No really! It IS getting hot in Seattle – and not just from of all of the amazing development projects we are working on at IdentityMine. The thermometer is climbing up to hit an expected high of 95 degrees today which rarely happens. For years, every time we’ve had a major meteorological swing I’ve tossed out that question that always seems to elicit such interesting dinner conversation and variety of answers. . . who gets paid more? Meteorologists in Seattle or those in other, more predictable areas of the country?

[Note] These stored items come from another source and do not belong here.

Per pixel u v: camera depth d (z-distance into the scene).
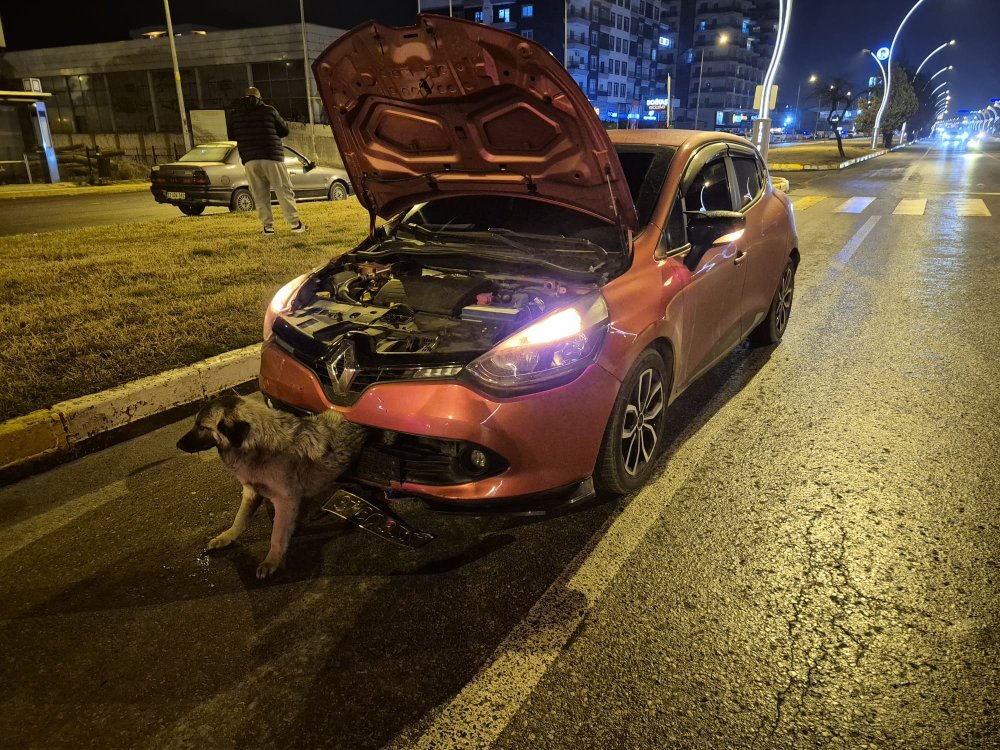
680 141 3.99
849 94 51.75
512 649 2.35
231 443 2.54
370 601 2.61
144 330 5.25
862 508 3.15
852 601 2.54
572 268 3.33
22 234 10.64
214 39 45.03
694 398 4.51
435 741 1.99
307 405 2.99
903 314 6.34
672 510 3.18
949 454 3.66
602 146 2.92
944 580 2.64
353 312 3.22
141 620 2.52
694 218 3.53
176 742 2.00
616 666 2.26
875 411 4.23
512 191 3.51
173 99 48.47
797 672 2.21
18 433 3.56
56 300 6.15
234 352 4.79
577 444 2.80
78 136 44.06
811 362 5.14
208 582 2.74
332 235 9.79
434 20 2.74
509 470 2.68
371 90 3.29
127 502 3.35
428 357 2.75
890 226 11.65
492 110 3.07
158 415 4.23
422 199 3.92
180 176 13.32
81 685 2.22
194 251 8.52
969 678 2.18
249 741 2.00
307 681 2.22
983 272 7.95
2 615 2.55
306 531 3.09
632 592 2.62
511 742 1.98
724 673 2.22
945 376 4.79
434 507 2.75
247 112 9.14
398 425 2.66
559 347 2.71
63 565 2.86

If you’ve never been to Seattle, locals will tell you that getting an accurate weather prediction more than 48 hours out seems to be about 60% successful and 24 hours out improves it to maybe 80%. Most other places in the country, particularly in the Midwest, have more than a week’s of notice of what impending weather conditions look like. My theories ranged from Seattle meteorologists could be paid more because they have to deal with a lot of criticism and frustration for the higher level of inaccuracy. On the other hand, I could see other area meteorologists being paid more because they had to be more entertaining and engaging to keep audiences tuned in when nothing changes day after day.
So I decided to finally come up with some hard numbers to answer the question. Doing what any trusty Internet user does, I Googled it and found an excellent site http://meteorologistsalary.net/ and discovered that Seattle does pay the most--$128k versus a national average of $66k. Way to go guys (and gals)! Here’s a little chart outlining a few major markets and salaries with cost of living adjustments to keep everything fair and square.
LA stands out sitting so low on the pay scale. My unscientific guess is that LA salaries are lower due to the plethora of talent hoping to find their way into the spotlight, but who knows. Does any of this surprise you? Have any thoughts as to the pay differences? Do tell!